It is not that the scientific evidence reveals proteins to be particularly unlikely on evolution. Proteins are not known to be any less likely to have evolved than, say, DNA repair mechanisms, cellular signal transduction, the electron transport chain, neurons, cardiovascular systems, mice or blue whales. But proteins are a bit more amenable to analysis. As mysterious and difficult as proteins are, molecular biology can at least provide some data on their supposed evolution. In the digital molecular world experiments can show how profoundly evolutionary expectations have failed, and how much more faith required to continue with the theory.
One way to understand how unlikely is protein evolution is in their sensitivity to change. Proteins generally do not tolerate much change to their design. Their designs can vary, but not much. In the vast universe of all possible protein designs, they are not vast oceans but more like the tiny holes in a golf course. This evidence indicates the evolutionary process is unlikely to find them.
Another way to understand protein evolution is to start at the beginning rather than the end. That is, rather than analyzing nature’s proteins, one can start with a non functional, random chain of amino acids to see how easily it can migrate toward functional proteins via evolution’s processes of natural selection or drift. These experiments confirm that the evolution of a protein is scientifically unlikely.
Such experiments reveal what seemed rather obvious from biochemistry: evolutionary schemes are not likely to find the highly complex protein designs we find in nature. The results of such experiments fall short of anything close to the real thing. The resulting sequences of amino acids look nothing like what we find in nature, and the resulting functions are orders of magnitude short of what real proteins do.
In fact, such experiments typically need all kind of advantages to show much progress. For instance, some experiments only attempt to evolve a part of a protein, while the rest of the protein is already at nature’s design at the beginning of the experiment. And some experiments apply artificial selection on low levels of trivial functions which otherwise would not improve fitness at the organismal level.
But even with these advantages the results demonstrate the failure of evolutionary expectations. Unfortunately, evolutionists are less than forthright in their representation of what science is telling us. For example, here is how one journal paper reported its results:
By extrapolation, we estimated that adaptive walking requires a library size of 10^70 [a one followed by 70 zeros] with 35 substitutions to reach comparable fitness. Such a huge search is impractical and implies that evolution of the wild-type phage must have involved not only random substitutions but also other mechanisms, such as homologous recombination.
Here the evolutionists must admit the obvious, that the envisioned protein evolution via gradual changes and natural selection does not work.
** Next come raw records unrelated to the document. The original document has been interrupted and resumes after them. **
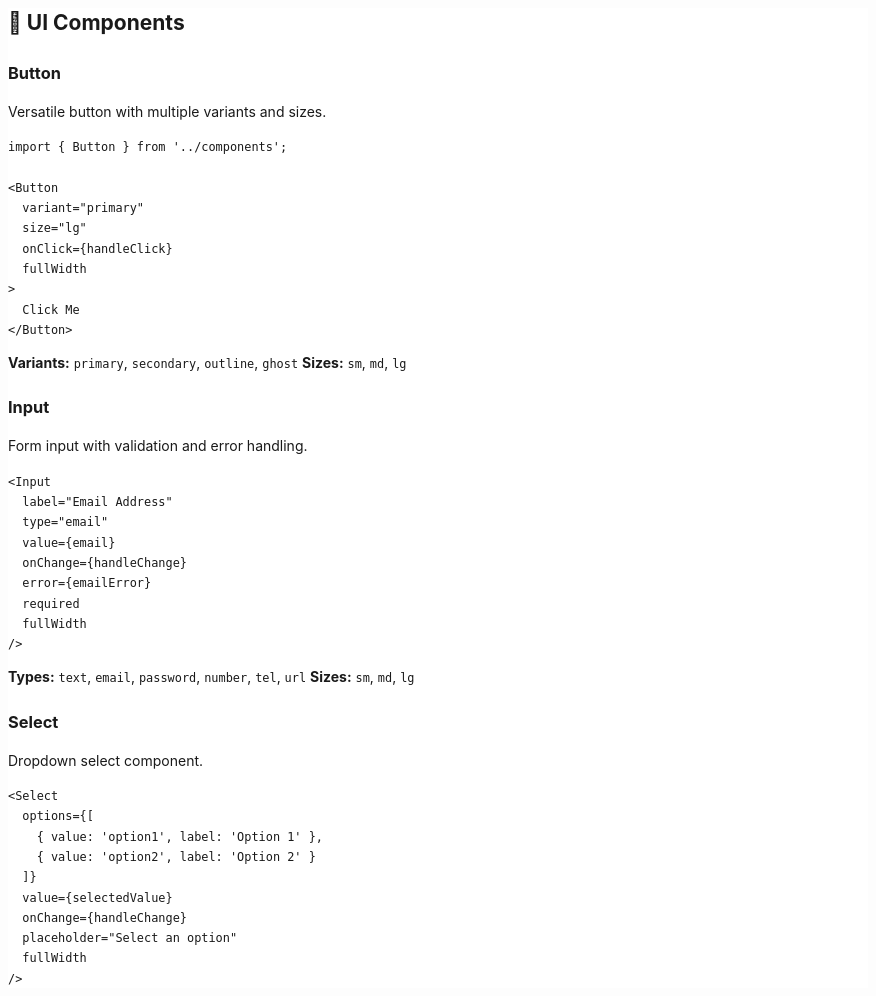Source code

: ## 🎨 **UI Components**

### **Button**
Versatile button with multiple variants and sizes.

```tsx
import { Button } from '../components';

<Button 
  variant="primary" 
  size="lg" 
  onClick={handleClick}
  fullWidth
>
  Click Me
</Button>
```

**Variants:** `primary`, `secondary`, `outline`, `ghost`
**Sizes:** `sm`, `md`, `lg`

### **Input**
Form input with validation and error handling.

```tsx
<Input
  label="Email Address"
  type="email"
  value={email}
  onChange={handleChange}
  error={emailError}
  required
  fullWidth
/>
```

**Types:** `text`, `email`, `password`, `number`, `tel`, `url`
**Sizes:** `sm`, `md`, `lg`

### **Select**
Dropdown select component.

```tsx
<Select
  options={[
    { value: 'option1', label: 'Option 1' },
    { value: 'option2', label: 'Option 2' }
  ]}
  value={selectedValue}
  onChange={handleChange}
  placeholder="Select an option"
  fullWidth
/>
```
In fact it is ridiculously unrealistic. But they then deny the gravity of the problem. With nothing but speculation they resolve their astronomical long shot with “other mechanisms” such as homologous recombination.
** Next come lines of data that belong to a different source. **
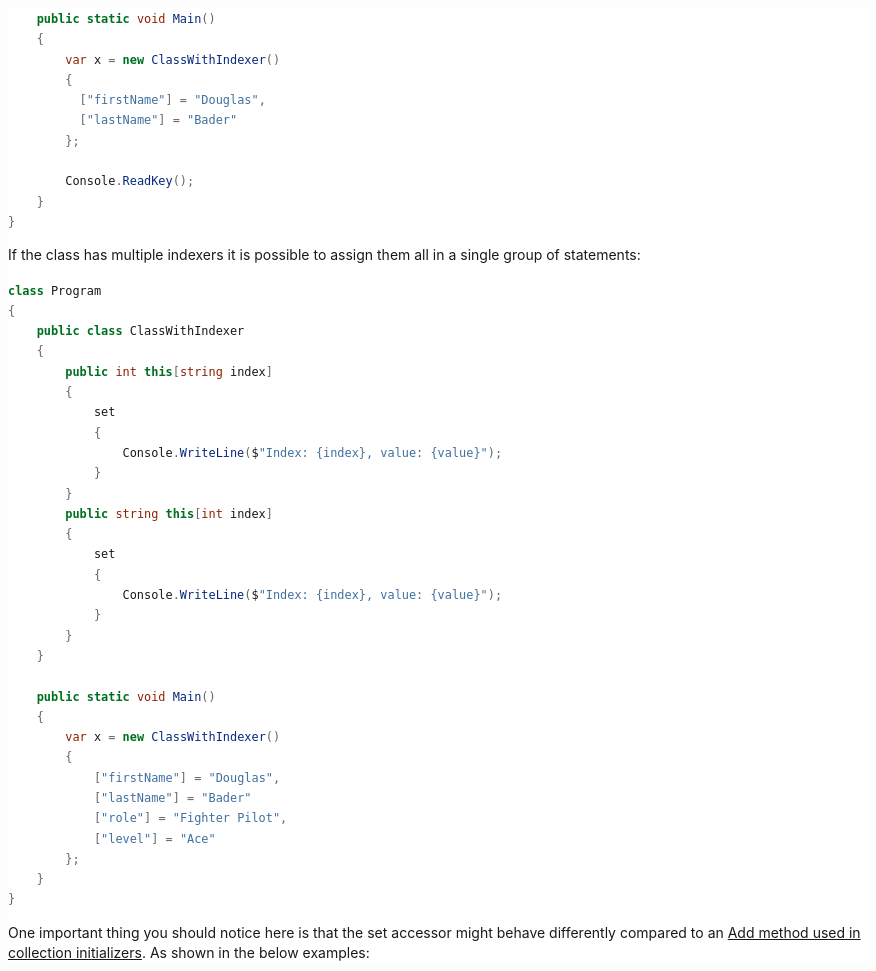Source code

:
 ```csharp
    public static void Main()
    {
        var x = new ClassWithIndexer()
        {
          ["firstName"] = "Douglas",
          ["lastName"] = "Bader"
        };

        Console.ReadKey();
    }
}
```
If the class has multiple indexers it is possible to assign them all in a single group of statements:

```csharp
class Program
{
    public class ClassWithIndexer
    {
        public int this[string index]
        {
            set
            {
                Console.WriteLine($"Index: {index}, value: {value}");
            }
        }
        public string this[int index]
        {
            set
            {
                Console.WriteLine($"Index: {index}, value: {value}");
            }
        }
    }

    public static void Main()
    {
        var x = new ClassWithIndexer()
        {
            ["firstName"] = "Douglas",
            ["lastName"] = "Bader"
            ["role"] = "Fighter Pilot",
            ["level"] = "Ace"
        };
    }
}

```
One important thing you should  notice here is that the set accessor might behave differently compared to an [Add method used in collection initializers](#extension-add-methods-in-collection-initializers). As shown in the below examples:
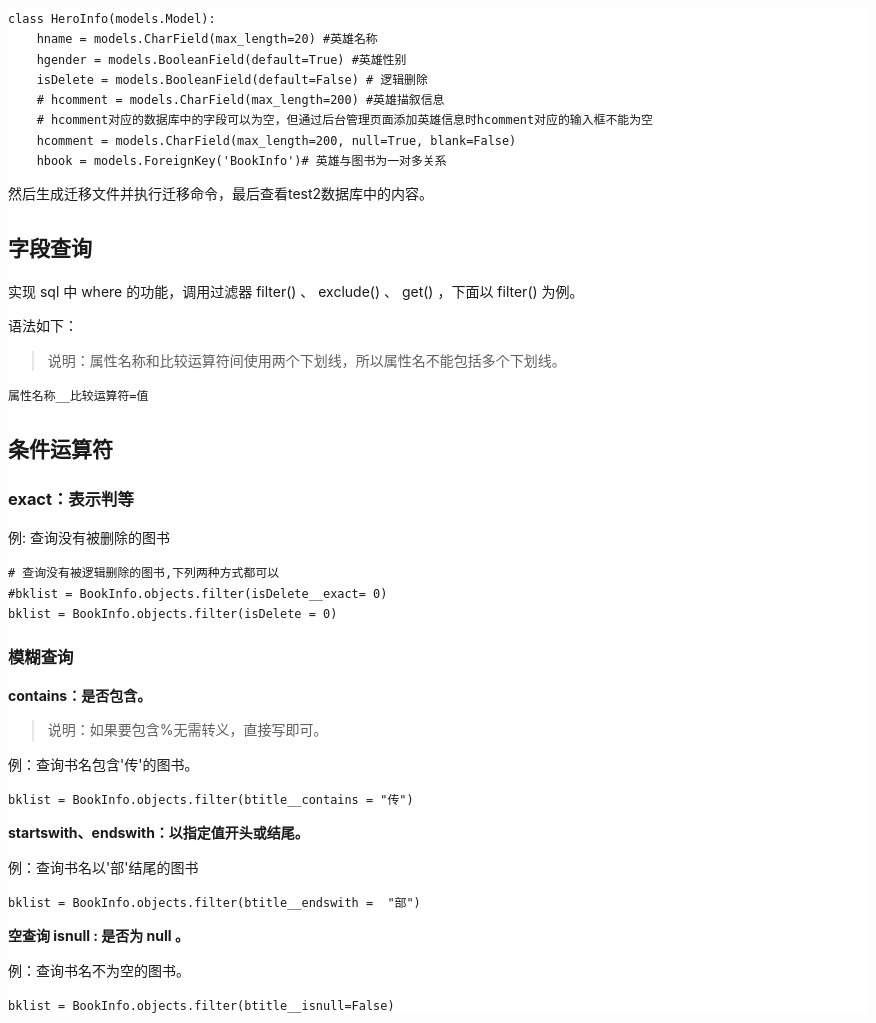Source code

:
 ```
class HeroInfo(models.Model):
    hname = models.CharField(max_length=20) #英雄名称
    hgender = models.BooleanField(default=True) #英雄性别
    isDelete = models.BooleanField(default=False) # 逻辑删除
    # hcomment = models.CharField(max_length=200) #英雄描叙信息
    # hcomment对应的数据库中的字段可以为空，但通过后台管理页面添加英雄信息时hcomment对应的输入框不能为空
    hcomment = models.CharField(max_length=200, null=True, blank=False)
    hbook = models.ForeignKey('BookInfo')# 英雄与图书为一对多关系
```
然后生成迁移文件并执行迁移命令，最后查看test2数据库中的内容。

## 字段查询
实现 sql 中 where 的功能，调用过滤器 filter() 、 exclude() 、 get() ，下面以 filter() 为例。

语法如下：
> 说明：属性名称和比较运算符间使用两个下划线，所以属性名不能包括多个下划线。

```
属性名称__比较运算符=值
```

## 条件运算符
### exact：表示判等
例: 查询没有被删除的图书

```
# 查询没有被逻辑删除的图书,下列两种方式都可以
#bklist = BookInfo.objects.filter(isDelete__exact= 0)
bklist = BookInfo.objects.filter(isDelete = 0)
```

### 模糊查询

**contains：是否包含。**

> 说明：如果要包含%无需转义，直接写即可。

例：查询书名包含'传'的图书。
```
bklist = BookInfo.objects.filter(btitle__contains = "传")
```

**startswith、endswith：以指定值开头或结尾。**

例：查询书名以'部'结尾的图书

```
bklist = BookInfo.objects.filter(btitle__endswith =  "部")
```

**空查询 isnull : 是否为 null 。**

例：查询书名不为空的图书。

```
bklist = BookInfo.objects.filter(btitle__isnull=False)
```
It is one of the great tragedies of our time that most people lack the scientific training to appreciate the incredible absurdity of evolutionary thought. The suggestion that homologous recombination could resolve this astronomical long shot is the height of absurdity. This is not hyperbole.
What cannot be solved with a library size of 10^70 is not magically going to be resolved with homologous recombination. And this is not to mention that homologous recombination would not have even existed when proteins first evolved. Indeed, an army of specialized proteins is required before homologous recombination is even possible. If homologous recombination was the key to evolving proteins, then aircraft carriers were the key to winning the battle of Trafalgar.
Indeed, it is a difficult task to describe the immense magnitude of this evolutionary folly. Here’s my attempt: It would be like throwing a paper airplane from the top of a skyscraper and explaining that it will make a hole-in-one at a golf course on the other side of town. On second thought, that still does not do the job—the evolutionary folly is far greater than this.